Whannell knows genre. Before he took to the director's chair, he worked on the Saw and Insidious franchises as both a creator and a screenwriter. His other feature as a director, Upgrade, was a stylish, playful, and grimy throwback to the kind of low-budget but immensely satisfying exploitation thrillers of the 1980s. With The Invisible Man, he leverages both a sense of unpretentious throwback horror with a very contemporary sense of theme. From the offset, Whannell knows the audience won't ever buy that Adrian is truly dead or that Cecilia is crazy – he knows that we're in on the premise, that you can't call a movie The Invisible Man without actually having an invisible man.
So he frames every shot with extra negative space, and holds camera angles longer than you'd expect or even moves the camera for a brief moment, teasing you with the possibility that something might happen due to some unseen force. He milks the audience's frustration expertly with a first half that refuses to play its hand too soon. In the process, Elisabeth Moss is allowed to make Cecilia a genuinely empathetic force, the rare modern horror protagonist who is easy to root for without ever sacrificing their rough edges. The second half is less taut, as it becomes a more straightforward game of cat and mouse. The ending also feels protracted and pulled out for way too long. But there's still some really strong filmmaking on display. A sequence within a hospital utilizes a camera that manages to stay perfectly focused as it swings about with the security guards who are thrown around by an invisible assailant. Another great set-piece involves a trip into the attic and some leftover paint.

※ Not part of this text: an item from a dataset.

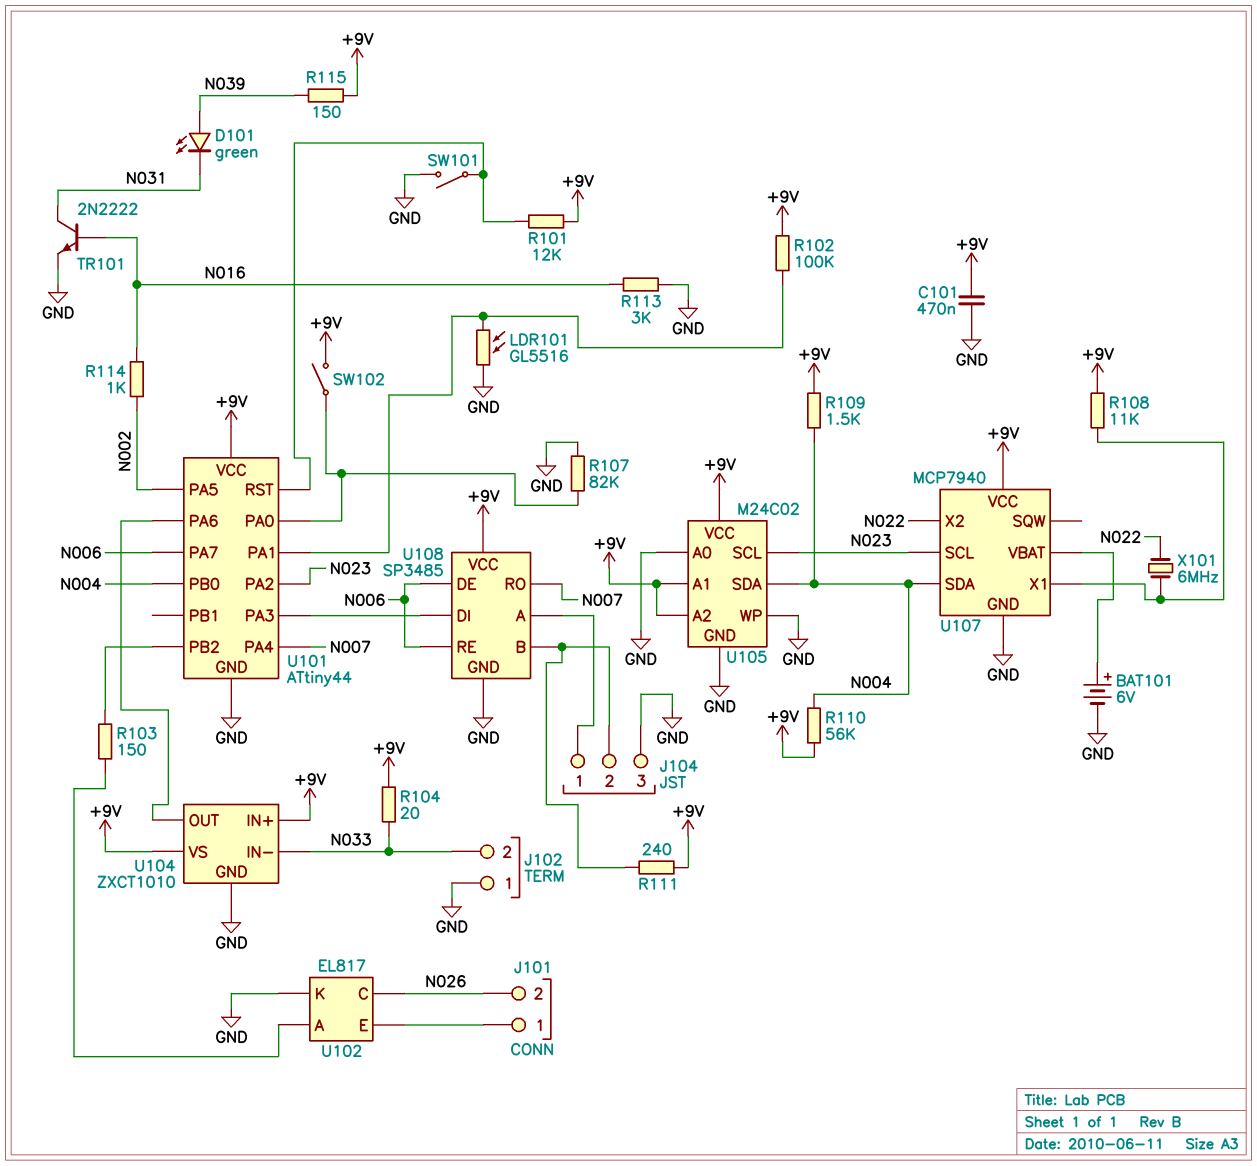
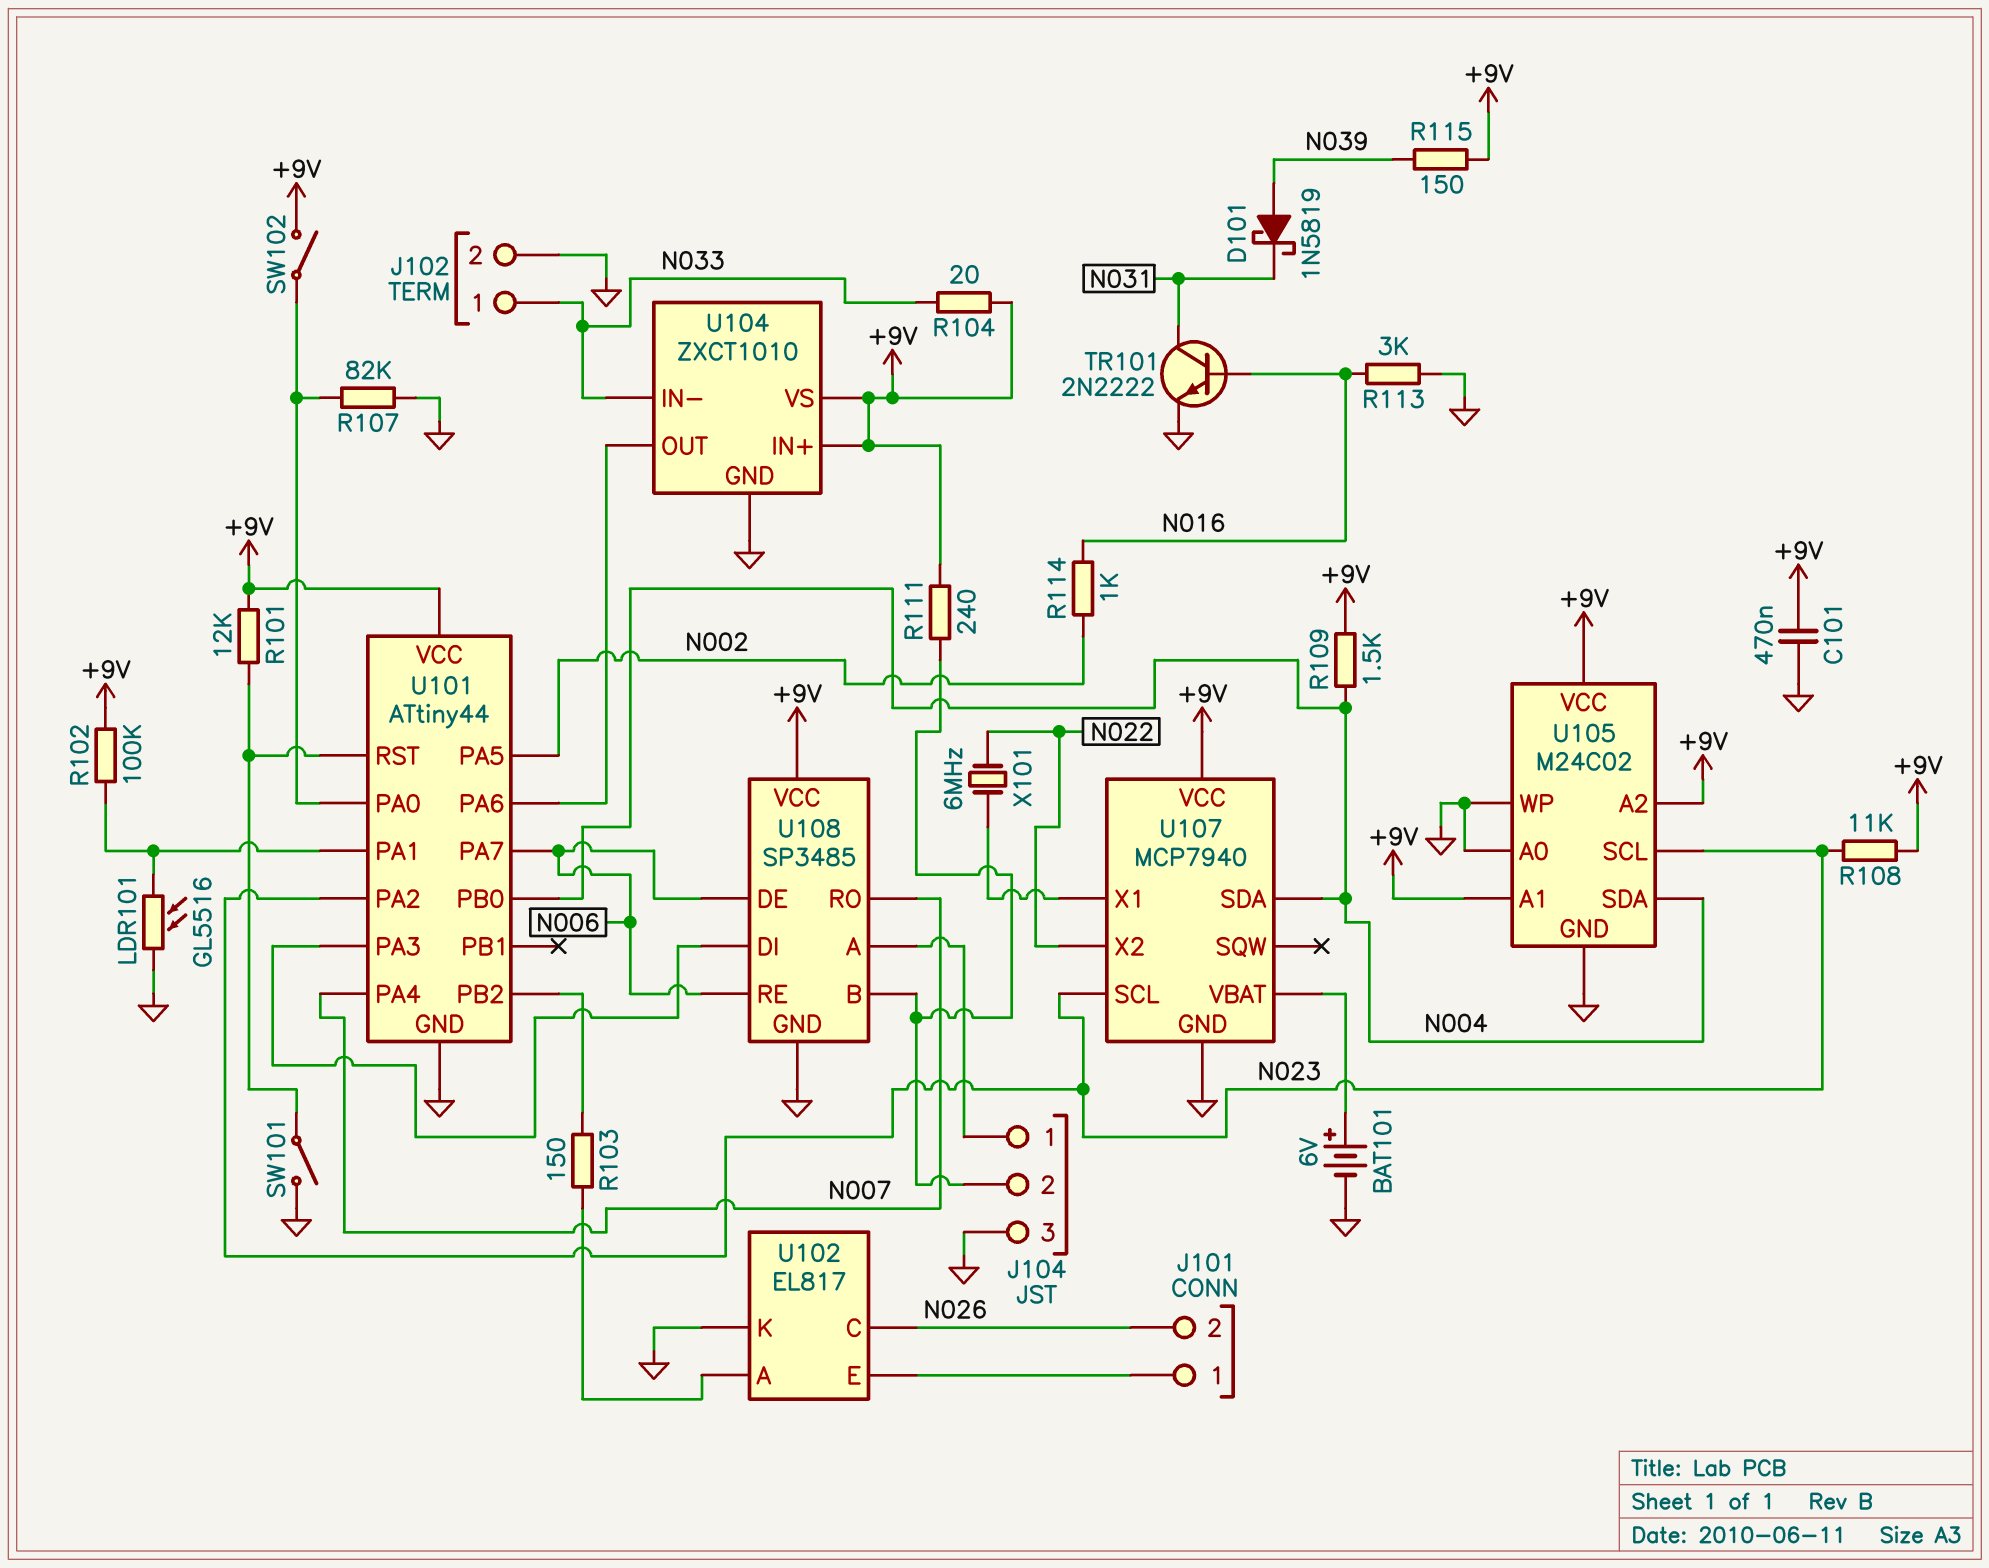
D101: LED green (A N039, K N031) -> schottky 1N5819 (A N039, K N031)
J102 pin 1: GND -> N033
J102 pin 2: N033 -> GND
R108: 11k (+9V, U107/X1) -> 11k (+9V, N023)
R110: 56k (+9V, N004) -> none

What really makes The Invisible Man feel like a much more satisfying, substantial film despite the low budget roots is its strong sense of theme. Here, once again, the monster is a metaphor, and one that's sadly relevant. By framing Cecilia's relationship to Adrian as one that's abusive, Whannell perfectly allows his film to be an exploration of domestic abuse, particularly the lingering effects that come in the aftermath. It's an obvious allegory, but never a blunt one. Part of that is because it's so emotionally adroit. Another reason is because Moss absolutely sells the anxiety, terror, and uncertainty her character feels. Moss is an incredibly talented actress whose appeal has been slightly niche, but between this and The Handmaid's Tale, one has to hope she's finally won her way into the mainstream. It's a shame the film's theatrical run was cut short due to the pandemic, but The Invisible Man is available to rent at home right now. While the gorgeous cinematography and sharp sound design are absolutely suited for the big screen, letting a film like this, all about breaking boundaries and disallowing for any sense of safe space, into your household might actually be a fantastic way to experience this story.
Let's hope there are more monster movies like this on the way.